Firstly, thanks! I was pretty pleased with my solution myself 
Secondly, I almost found a nice end to your start..
U' F2 L' F' L F U (L2) leaves a 3 cycle of edges and a 3 cycle of corners, but I couldn't find any insertion for the edges, so I didn't even bother looking for one for corners..
EDIT: B L' F' L B' L' F L D U2 L F B' U2 F' B L U2 finishes it, but that gives 34 :\



Escher said:


> jude, your fmc is ridiculous. there HAS to be FMC at the next UK comp just to see what you do... sub 30 yeah?


I know, I hope there is a FMC at comp, but I'm not sure how well I'd do at this under pressure 



MTGjumper said:


> Jude, didn't you say you'd only done FMC ~5 times when I asked you at UK Open? Awesome solve, anyway


http://cubefmc.blogspot.com/ is a list of all my FMC I've ever done, so this one is my 7th ever


----------



## fanwuq (Nov 16, 2008)

Chukk, you are amazing! When I seriously started FMC, I was over 40 moves. By my 7th, my best was only 31. After that, I averaged about sub-35 and got a 27 mover on my 12th try, then I came across this stupid scramble
(L'D'RB2UBR'L2FU2F'R'U2LB2R'F2RB2LU2F2U2F2).

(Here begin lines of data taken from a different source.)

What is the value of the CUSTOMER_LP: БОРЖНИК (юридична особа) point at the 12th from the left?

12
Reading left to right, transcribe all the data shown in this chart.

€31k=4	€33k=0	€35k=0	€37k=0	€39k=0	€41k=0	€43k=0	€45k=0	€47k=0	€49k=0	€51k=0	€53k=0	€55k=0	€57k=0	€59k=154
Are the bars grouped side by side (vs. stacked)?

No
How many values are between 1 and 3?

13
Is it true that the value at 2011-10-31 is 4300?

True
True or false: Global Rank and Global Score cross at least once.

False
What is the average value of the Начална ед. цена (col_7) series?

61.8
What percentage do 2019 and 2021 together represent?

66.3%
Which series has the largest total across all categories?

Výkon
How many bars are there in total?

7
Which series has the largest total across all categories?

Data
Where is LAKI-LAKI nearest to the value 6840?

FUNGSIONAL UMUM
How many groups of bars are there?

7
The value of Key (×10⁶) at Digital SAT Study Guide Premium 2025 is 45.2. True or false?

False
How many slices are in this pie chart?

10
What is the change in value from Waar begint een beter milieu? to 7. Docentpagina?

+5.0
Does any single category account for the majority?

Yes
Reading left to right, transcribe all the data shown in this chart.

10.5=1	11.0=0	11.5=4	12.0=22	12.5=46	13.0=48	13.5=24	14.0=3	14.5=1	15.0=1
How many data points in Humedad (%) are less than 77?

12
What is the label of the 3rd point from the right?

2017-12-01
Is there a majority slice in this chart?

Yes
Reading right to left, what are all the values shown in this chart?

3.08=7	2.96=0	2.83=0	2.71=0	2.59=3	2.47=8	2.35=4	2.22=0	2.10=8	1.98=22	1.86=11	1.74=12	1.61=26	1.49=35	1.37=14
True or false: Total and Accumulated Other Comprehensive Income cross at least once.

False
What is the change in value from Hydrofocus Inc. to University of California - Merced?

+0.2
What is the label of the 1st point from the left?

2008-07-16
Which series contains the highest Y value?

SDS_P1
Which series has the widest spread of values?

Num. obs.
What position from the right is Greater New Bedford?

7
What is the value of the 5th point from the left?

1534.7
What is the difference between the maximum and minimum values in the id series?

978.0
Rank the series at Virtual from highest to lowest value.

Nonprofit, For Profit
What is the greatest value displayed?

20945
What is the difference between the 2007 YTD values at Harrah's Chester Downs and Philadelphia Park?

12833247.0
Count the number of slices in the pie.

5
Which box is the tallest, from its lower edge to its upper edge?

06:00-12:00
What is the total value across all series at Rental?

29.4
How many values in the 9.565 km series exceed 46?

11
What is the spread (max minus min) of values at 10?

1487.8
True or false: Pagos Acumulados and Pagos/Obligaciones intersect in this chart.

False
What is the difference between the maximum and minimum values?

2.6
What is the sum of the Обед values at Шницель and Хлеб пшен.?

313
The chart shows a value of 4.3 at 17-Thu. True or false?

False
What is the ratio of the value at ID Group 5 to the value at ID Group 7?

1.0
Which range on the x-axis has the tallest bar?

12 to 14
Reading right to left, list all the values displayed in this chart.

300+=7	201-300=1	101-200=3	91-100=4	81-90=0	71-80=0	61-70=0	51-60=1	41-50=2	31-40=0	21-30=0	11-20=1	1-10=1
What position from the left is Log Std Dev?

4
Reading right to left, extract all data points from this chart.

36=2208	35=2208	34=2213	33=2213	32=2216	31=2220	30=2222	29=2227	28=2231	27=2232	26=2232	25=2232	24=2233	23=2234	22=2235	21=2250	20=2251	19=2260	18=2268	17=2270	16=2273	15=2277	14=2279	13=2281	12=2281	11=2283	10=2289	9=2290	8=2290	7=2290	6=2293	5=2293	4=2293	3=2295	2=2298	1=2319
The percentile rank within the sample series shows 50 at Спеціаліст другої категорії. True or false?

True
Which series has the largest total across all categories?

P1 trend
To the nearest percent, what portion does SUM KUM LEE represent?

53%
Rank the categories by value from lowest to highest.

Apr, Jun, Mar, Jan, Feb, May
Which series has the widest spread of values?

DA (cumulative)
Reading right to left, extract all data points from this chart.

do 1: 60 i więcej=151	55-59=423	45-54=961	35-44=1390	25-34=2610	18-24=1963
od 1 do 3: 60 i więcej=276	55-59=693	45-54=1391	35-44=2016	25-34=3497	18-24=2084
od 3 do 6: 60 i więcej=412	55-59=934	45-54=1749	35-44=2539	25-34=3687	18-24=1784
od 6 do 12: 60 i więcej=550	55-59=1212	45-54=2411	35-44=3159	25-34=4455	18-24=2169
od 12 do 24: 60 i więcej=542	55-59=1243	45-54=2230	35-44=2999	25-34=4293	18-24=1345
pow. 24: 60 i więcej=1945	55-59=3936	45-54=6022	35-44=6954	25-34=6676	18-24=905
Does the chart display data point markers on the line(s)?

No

Then, I continued to solve high 20s--high 30s.
When I got to something like my 25th solve, I just stopped seriously trying and did mostly linear or very quick solutions from low 40s to low 30s.
As of now, I recorded 43 attempts, but many of the ones are just short skeletons (20-30 moves) without insertions.


----------